Tell all the Truth

I first encountered what is now one of my favorite Emily Dickinson poems in a class I took on memoir writing. Here’s the short, two-stanza poem:

Tell all the Truth but tell it slant —
Success in Circuit lies
Too bright for our infirm Delight
The Truth’s superb surprise
 
As Lightning to the Children eased
With explanation kind
The Truth must dazzle gradually
Or every man be blind —

 

I’ve found that “tell it slant” has been great advice for me as a writer.

In argumentative writing, it means I don’t always come out with my argument from the gate. If you start with your argument (i.e. we need strong gun control) you can sometimes lose all hope of persuading an audience who doesn’t always agree with you. From the start they already know they disagree with you, whereas if you use a point last structure, you can start on common ground and at least get your audience to listen to you.

In creative writing, to me “tell it slant” means to focus on craft and character and dialogue, to not be overly didactic with whatever “truth” I think I know, to let both characters and my readers figure things out on their own, and allow them to learn their own lessons, which may or may not be what I had originally intended.

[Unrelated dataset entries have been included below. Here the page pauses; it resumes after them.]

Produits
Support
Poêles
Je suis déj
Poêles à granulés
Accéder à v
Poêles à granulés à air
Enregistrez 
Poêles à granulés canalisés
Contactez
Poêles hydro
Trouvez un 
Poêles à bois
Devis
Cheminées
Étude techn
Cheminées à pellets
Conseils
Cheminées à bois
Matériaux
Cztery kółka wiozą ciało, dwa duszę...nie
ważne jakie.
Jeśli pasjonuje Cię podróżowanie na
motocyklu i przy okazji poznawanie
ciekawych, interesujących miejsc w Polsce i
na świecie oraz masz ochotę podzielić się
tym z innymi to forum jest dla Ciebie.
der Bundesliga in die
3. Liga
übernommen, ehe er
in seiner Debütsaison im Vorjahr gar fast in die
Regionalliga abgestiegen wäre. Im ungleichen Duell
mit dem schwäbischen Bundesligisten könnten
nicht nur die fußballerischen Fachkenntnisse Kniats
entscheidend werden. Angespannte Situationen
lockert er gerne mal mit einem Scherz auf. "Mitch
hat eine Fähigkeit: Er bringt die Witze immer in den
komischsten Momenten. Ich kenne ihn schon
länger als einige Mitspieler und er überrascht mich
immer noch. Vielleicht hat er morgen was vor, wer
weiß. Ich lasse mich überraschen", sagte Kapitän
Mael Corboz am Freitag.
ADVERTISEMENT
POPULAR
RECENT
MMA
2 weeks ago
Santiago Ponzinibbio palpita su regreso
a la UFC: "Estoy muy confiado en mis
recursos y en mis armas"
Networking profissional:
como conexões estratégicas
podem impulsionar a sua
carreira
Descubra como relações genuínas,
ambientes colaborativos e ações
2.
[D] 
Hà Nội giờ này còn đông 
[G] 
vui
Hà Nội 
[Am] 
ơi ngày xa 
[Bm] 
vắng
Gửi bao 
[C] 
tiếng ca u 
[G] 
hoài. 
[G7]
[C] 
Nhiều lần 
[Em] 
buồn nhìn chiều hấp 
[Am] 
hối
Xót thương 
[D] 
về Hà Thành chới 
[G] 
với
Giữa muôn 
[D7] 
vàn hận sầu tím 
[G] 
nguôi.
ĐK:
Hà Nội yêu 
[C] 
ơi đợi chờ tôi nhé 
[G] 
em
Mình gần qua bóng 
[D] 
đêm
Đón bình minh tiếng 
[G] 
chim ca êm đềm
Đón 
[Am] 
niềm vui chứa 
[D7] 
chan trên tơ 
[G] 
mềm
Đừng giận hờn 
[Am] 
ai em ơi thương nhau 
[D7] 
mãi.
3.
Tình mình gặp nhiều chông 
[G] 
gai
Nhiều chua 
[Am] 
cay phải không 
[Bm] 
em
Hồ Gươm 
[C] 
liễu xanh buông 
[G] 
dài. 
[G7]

The book Tell it Slant takes its title from Emily Dickinson’s poem, explaining, “she meant, we think, that truth takes on many guises; that the truth of art can be very different than the truth of day-to-day life” (2).  The authors go on to quote Salman Rushdie:

Literature is where I go to explore the highest and lowest places in human society and in the human spirit, where I hope to find not absolute truth but the truth of the tale, of the imagination and of the heart. (3)

I hope that I can learn to tell the truth in my writing, to speak to the imagination and to the heart.